Trecho do texto.
* * *
Em decisão assinada pelo Ministério do Trabalho e Emprego (MTE), abertura de estabelecimentos em dias de feriado volta a depender de convenção coletiva com sindicatos, com exceção de atividades essenciais.
Após quase três anos de negociações entre governo, representantes dos trabalhadores e entidades patronais, o Ministério do Trabalho e Emprego (MTE) formalizou as novas regras para o funcionamento do comércio durante os feriados nacionais. A portaria altera de forma direta a rotina de milhares de estabelecimentos no país, restabelecendo a exigência de acordo coletivo para grande parte do setor varejista.
O que muda na prática?
Com a publicação da nova norma, a decisão unilateral do empregador deixa de ser suficiente para convocar funcionários para trabalhar em dias de feriado.
Para que a maioria das lojas e estabelecimentos comerciais abra nesses dias, passam a ser necessários três requisitos básicos:
- Convenção Coletiva de Trabalho (CCT): autorização formalizada entre o sindicato dos trabalhadores e o sindicato patronal da respectiva categoria;
- Direitos trabalhistas assegurados: definição clara nas negociações sobre compensação de jornada, pagamentos adicionais ou concessão de folgas;
- Respeito à legislação municipal: observância das regras locais de cada cidade para o funcionamento do comércio.
A nova medida revoga o regime anterior — instituído em 2021 —, que permitia a abertura irrestrita sem consulta prévia aos sindicatos profissionais.
Exceções: setores com autorização permanente
A portaria manteve a liberação permanente (sem a obrigação de negociação prévia por CCT) para cerca de 15 segmentos considerados essenciais ou de interesse público diário.
Podem funcionar em feriados sem a necessidade de nova convenção coletiva:
- Alimentação imediata e hospedagem: hotéis, restaurantes, bares, lanchonetes e similares;
- Panificação: padarias, venda de pães e biscoitos;
- Saúde e cuidados: farmácias e drogarias (incluindo farmácias de manipulação);
- Serviços pessoais e bem-estar: barbearias, salões de beleza e lavanderias;
- Combustíveis e utilidades: postos de combustíveis, lubrificantes e distribuidoras de gás GLP;
- Conveniência e eventos: feiras livres, comércio em feiras e exposições, floriculturas e coroas de flores;
- Turismo e lazer: agências de turismo, locadoras de veículos, bicicletas e casas de diversão/estabelecimentos esportivos com ingresso pago;
- Serviços essenciais diversos: serviços funerários, porteiros e cabineiros de edifícios residenciais.
* * *
Material fornecido.
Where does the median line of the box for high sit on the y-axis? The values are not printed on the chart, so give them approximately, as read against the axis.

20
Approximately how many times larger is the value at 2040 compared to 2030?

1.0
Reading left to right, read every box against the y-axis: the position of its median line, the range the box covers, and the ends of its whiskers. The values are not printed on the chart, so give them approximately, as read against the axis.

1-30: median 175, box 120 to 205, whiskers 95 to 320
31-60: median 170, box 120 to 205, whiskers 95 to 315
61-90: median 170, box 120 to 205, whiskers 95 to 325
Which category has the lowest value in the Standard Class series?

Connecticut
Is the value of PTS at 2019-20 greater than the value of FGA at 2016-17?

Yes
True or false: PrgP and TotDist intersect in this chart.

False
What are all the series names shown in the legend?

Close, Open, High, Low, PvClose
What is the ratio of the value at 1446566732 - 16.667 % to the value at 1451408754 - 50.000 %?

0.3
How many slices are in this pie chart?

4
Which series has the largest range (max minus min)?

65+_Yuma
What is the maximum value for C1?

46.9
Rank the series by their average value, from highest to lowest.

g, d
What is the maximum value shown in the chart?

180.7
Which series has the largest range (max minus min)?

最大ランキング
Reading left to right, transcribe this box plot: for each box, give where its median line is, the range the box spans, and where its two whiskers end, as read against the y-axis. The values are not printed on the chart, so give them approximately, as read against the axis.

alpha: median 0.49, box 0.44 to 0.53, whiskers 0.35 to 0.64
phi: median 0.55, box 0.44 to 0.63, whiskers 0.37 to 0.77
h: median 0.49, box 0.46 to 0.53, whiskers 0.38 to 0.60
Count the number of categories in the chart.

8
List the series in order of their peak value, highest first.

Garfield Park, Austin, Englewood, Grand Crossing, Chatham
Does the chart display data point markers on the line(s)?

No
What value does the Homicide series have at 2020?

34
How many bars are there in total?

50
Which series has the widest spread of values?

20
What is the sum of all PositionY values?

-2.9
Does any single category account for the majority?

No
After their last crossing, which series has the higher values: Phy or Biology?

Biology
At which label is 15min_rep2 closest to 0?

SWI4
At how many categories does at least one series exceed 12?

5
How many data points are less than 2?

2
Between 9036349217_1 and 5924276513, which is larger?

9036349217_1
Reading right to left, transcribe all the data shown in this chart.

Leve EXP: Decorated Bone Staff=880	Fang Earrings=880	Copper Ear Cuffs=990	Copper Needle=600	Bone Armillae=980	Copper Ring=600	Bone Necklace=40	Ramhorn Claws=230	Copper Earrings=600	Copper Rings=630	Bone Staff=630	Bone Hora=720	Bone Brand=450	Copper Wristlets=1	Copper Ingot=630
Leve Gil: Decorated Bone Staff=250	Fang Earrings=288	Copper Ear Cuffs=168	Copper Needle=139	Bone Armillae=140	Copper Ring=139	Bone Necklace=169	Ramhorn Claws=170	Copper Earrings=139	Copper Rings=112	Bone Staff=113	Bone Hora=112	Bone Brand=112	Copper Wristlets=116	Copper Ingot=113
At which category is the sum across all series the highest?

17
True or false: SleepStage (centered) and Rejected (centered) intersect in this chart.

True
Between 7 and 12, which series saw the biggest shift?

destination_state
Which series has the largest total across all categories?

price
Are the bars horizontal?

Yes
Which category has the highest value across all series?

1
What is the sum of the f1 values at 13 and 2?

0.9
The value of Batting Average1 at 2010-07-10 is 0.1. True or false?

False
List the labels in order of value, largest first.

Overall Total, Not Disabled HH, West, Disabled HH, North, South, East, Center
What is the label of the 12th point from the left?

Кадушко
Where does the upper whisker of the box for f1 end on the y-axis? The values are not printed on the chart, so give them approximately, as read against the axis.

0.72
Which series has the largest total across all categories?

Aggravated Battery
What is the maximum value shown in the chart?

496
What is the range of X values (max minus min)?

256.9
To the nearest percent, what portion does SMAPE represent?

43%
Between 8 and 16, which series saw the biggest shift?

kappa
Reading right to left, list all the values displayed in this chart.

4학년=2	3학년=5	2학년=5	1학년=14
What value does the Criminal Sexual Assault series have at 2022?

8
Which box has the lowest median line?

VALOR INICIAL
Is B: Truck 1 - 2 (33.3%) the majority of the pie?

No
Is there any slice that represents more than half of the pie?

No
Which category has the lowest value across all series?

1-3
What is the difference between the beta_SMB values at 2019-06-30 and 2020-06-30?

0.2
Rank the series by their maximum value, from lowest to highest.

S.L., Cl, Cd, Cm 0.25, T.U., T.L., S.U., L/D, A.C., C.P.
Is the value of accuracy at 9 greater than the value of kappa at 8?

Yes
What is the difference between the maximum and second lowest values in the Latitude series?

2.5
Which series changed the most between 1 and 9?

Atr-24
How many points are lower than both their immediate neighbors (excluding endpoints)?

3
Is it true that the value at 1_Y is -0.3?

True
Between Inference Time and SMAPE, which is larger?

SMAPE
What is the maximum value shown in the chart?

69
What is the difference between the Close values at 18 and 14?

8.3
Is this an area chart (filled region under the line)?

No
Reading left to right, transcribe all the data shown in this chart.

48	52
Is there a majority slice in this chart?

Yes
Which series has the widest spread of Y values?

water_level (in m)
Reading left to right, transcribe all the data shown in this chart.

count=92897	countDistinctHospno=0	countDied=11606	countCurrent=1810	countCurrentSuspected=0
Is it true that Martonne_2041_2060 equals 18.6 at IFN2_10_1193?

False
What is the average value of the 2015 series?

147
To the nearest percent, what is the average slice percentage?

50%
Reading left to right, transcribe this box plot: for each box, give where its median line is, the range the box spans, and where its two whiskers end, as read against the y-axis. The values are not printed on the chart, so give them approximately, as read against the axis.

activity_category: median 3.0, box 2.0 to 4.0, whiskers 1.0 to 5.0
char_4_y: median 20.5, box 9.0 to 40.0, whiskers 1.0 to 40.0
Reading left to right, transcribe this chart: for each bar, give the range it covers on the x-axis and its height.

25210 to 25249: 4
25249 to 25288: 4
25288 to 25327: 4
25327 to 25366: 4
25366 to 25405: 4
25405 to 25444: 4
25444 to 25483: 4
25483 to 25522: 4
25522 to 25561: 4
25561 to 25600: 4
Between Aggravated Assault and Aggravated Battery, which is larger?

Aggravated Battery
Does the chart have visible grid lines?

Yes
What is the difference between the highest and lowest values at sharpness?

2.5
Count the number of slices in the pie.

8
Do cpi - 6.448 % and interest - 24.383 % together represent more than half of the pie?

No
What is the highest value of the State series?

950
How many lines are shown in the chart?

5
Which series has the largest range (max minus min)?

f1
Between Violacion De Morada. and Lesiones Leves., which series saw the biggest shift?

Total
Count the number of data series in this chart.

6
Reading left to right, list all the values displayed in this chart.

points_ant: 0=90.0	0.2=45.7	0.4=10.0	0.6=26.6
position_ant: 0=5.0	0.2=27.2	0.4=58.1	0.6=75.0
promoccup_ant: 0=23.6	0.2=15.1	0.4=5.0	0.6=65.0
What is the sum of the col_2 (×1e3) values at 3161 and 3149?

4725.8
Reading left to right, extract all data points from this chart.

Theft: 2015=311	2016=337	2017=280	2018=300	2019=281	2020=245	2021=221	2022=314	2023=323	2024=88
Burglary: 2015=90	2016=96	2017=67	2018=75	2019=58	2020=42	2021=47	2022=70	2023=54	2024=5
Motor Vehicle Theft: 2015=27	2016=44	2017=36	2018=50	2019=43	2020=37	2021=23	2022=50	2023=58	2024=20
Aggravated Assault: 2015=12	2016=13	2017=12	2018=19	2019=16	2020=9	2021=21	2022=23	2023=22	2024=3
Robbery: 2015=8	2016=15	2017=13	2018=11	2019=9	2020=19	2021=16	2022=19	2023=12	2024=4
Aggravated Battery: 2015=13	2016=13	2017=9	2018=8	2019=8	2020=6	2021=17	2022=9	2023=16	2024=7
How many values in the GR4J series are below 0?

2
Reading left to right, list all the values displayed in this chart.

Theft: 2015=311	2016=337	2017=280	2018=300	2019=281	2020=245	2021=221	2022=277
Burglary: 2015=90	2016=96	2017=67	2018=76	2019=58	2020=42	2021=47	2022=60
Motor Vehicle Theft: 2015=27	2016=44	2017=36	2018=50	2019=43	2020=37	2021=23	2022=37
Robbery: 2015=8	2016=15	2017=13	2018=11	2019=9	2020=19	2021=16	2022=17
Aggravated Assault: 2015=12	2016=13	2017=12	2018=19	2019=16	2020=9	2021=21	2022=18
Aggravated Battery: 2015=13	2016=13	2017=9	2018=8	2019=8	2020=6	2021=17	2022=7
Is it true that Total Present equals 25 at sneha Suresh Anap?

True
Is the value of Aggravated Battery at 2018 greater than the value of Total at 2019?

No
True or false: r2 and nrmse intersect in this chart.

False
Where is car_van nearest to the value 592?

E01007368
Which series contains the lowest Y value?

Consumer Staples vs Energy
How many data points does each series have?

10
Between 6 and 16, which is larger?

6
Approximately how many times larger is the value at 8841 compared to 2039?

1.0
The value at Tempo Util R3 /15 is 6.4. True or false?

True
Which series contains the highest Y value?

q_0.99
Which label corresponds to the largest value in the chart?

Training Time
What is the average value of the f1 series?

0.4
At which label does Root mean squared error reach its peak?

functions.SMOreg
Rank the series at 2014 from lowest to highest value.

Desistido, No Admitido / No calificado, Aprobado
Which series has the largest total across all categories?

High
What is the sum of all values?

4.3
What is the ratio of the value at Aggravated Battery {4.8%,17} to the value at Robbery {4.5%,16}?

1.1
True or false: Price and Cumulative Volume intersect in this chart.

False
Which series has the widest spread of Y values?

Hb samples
* * *
Objetivo da tarefa. Dê continuidade ao texto sobre as novas regras para o comércio nos feriados, começando logo após o último item da lista de setores com autorização permanente.

Resultado do exercício.
Quais setores passam a exigir negociação obrigatória?
Todos os demais ramos do comércio varejista e atacadista deverão firmar acordo coletivo para funcionar nos feriados. Os principais atingidos incluem:
- Supermercados, hipermercados e hortifrútis;
- Comércio varejista em geral (lojas de rua, shoppings, vestuário, eletroeletrônicos);
- Comércio atacadista e distribuidores;
- Concessionárias e revendedoras de veículos.
Criação da Comissão Tripartite
Para evitar impasses futuros e acompanhar a evolução do mercado, a portaria também determina a criação de uma comissão tripartite formada por representantes do governo, das centrais sindicais e das confederações patronais.
Quaisquer inclusões ou exclusões futuras da lista de atividades com autorização permanente deverão passar obrigatoriamente pela análise desse grupo de trabalho.
Recomendações para empresas e profissionais de RH
Com a entrada em vigor das novas regras, especialistas orientam que as empresas do comércio tomem algumas providências imediatas:
- Mapear a CCT vigente: verificar com o sindicato patronal local se já existe convenção coletiva assinada que contemple o trabalho em feriados;
- Ajustar sistemas de ponto e folha: garantir que pagamentos em dobro ou banco de horas/folgas compensatórias estejam alinhados com o texto do acordo;
- Planejar escalas com antecedência: organizar a comunicação com a equipe para evitar passivos trabalhistas ou fiscalizações do trabalho.